I do also want to reiterate what I posted in an early comment that I guess was deleted: government policy doesn’t tell us much about what people were actually doing. If more at-risk Floridians were staying home and masking regardless of what the governor said than Californians, it would hardly prove the policy worked.
@Shamshiel: Here on the west coast, we had people bragging about defying the mandates. Also, locally (and judging by TV, nationwide), the masks many were wearing ranged in efficiency from 7% to 60%. I even had hospital "greeters" make me remove my N95 and put on one of those useless things that leaks on all sides.
@Shamshiel Well said, we're talking about such small fractions here, it all seemed like a practice in delaying the inevitable. Meanwhile apparently caring about economics was considered devaluing lives. Funny enough here in Ontario the "top health official" admitted two years of over protecting children may have contributed to the recent rise in RSV/flu hospitalizations.
Your chart in fact supports the claim. Fewer people died in Florida, and surprisingly it was the most vulnerable age group that was spared. Big surprise to me.

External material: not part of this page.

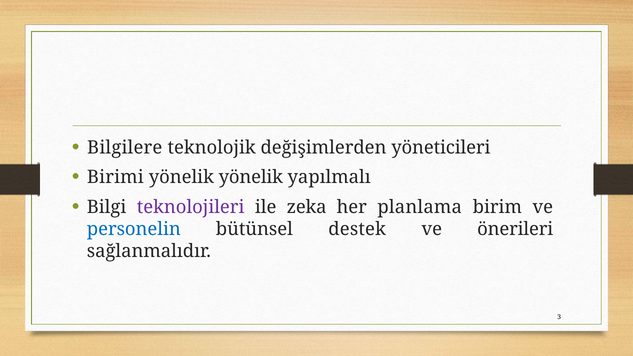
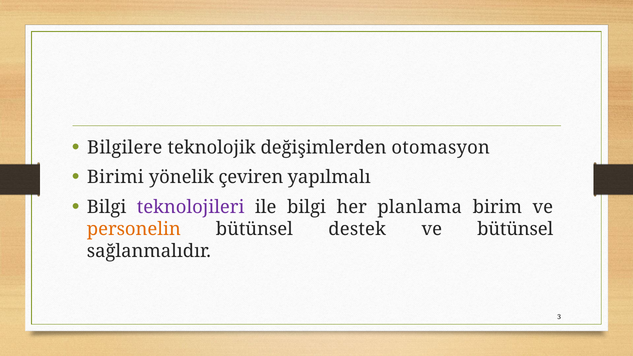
yöneticileri: yöneticileri -> otomasyon
yönelik yönelik: yönelik -> çeviren
ile zeka: zeka -> bilgi
personelin colour: blue -> orange
ve önerileri: önerileri -> bütünsel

By the way, the one measure that implicitly incorporates all the mortality factors like age distribution, life style differences and different health conditions is over- (or under-) mortality. Simply compare the actual mortality during Covid with the one to be expected in each month, and you get an idea. That still does not account for climate differences. A warm state where even in winter lots of activities are outdoors -- or can be moved outdoors -- will be less affected by Covid than one in a colder climate. I would suspect that Covid mortality shows a significant north south gradient.
@mikej its worse than that: they arrested her as well.